Early childhood care has an immense impact on the child’s overall development and it also provides a valuable support to families with young children. Numerous research papers and studies support the contention that a good ChildCare facility helps nurture and develop a better cognitive and social development for children. They develop memory, language, school readiness, reading achievement, the nature of relationships with parents and teachers, social skills, work habits, and behavioural adjustment.

 

Some tips for guilty mothers who are in a dilemma:

  • There is no such thing as a perfect age to put your child in Daycare. Try and relax with your decision and inculcate a positive approach.
  • Never allow your negative approach, anxiety, tears to impact your child. It affects them more than you can imagine.
  • If your child is under five years of age, think of small group childcare facilities. Ideally the younger the child, smaller should be the group so that noise an activity levels can be moderated.
  • Think of consistency of the group; if caregivers and children are same week after week, it is easier for a child to adapt.
  • At the end of the day, the decision to entrust your child to a professional ChildCare facility should be taken keeping mind your immediate situation, demands on your time and attention and resources and your child’s well being.

 

Do’s and Don’ts: A parent can follow this list on the child’s first day at the DayCare facility

  • A new environment can be overwhelming for a child, so a parent doesn’t need to push the child to do anything they aren’t comfortable with on the first day. Allow the child time to adjust and let the teacher interact.

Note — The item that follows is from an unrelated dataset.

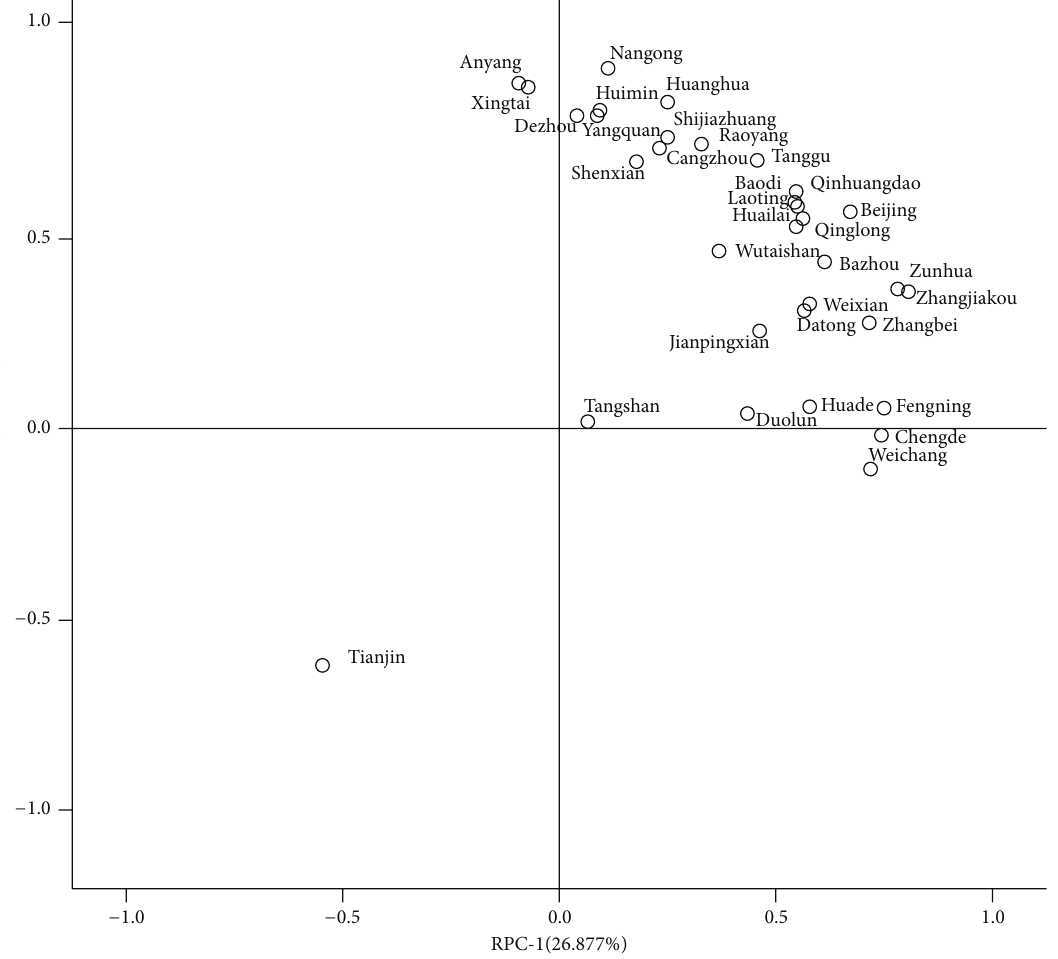
amount of precipitation in the area and mostly intensive agriculture. The R1 and R2 had the monthly precipitation values above average, while R3 had the precipitation values under average of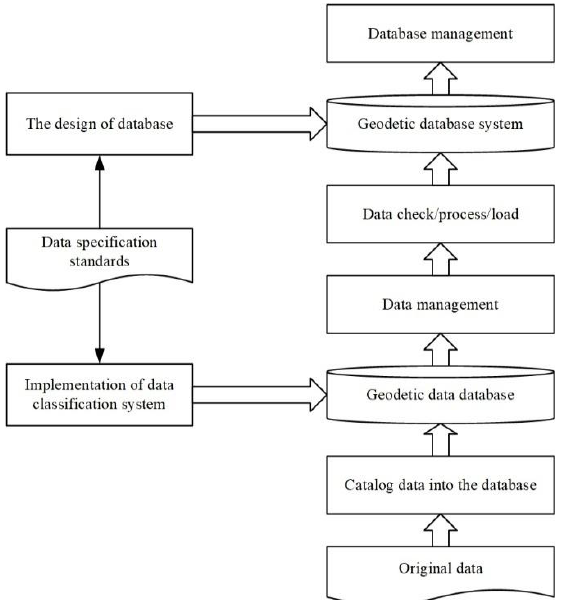
Figure 3, Geodetic Database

As your child becomes more comfortable in the new environment, step back quietly. Let them take the lead in exploring the new classroom.
  • If the child goes with the teacher, stand back and do not talk to the child as you may distract him/her. As the child settles in, leave the premises for a while. Do tell your child that you are leaving, as this will build their faith in the fact that you will not lie to them.
  • Children take anywhere between 1- 3 weeks to settle. During this time, your child might resist going to school. It will be easy for you to give in, at this point, but please don’t. The longer your child stays away from school, the longer the settlement process will take.
  • Do not bribe the child to go to school or offer rewards or treats. This reinforces the school negatively and will work counter productively in the long run.
  • During a challenging time, your child’s appetite might dwindle. This is a passing phase. Once your child is well settled, they will eat well again.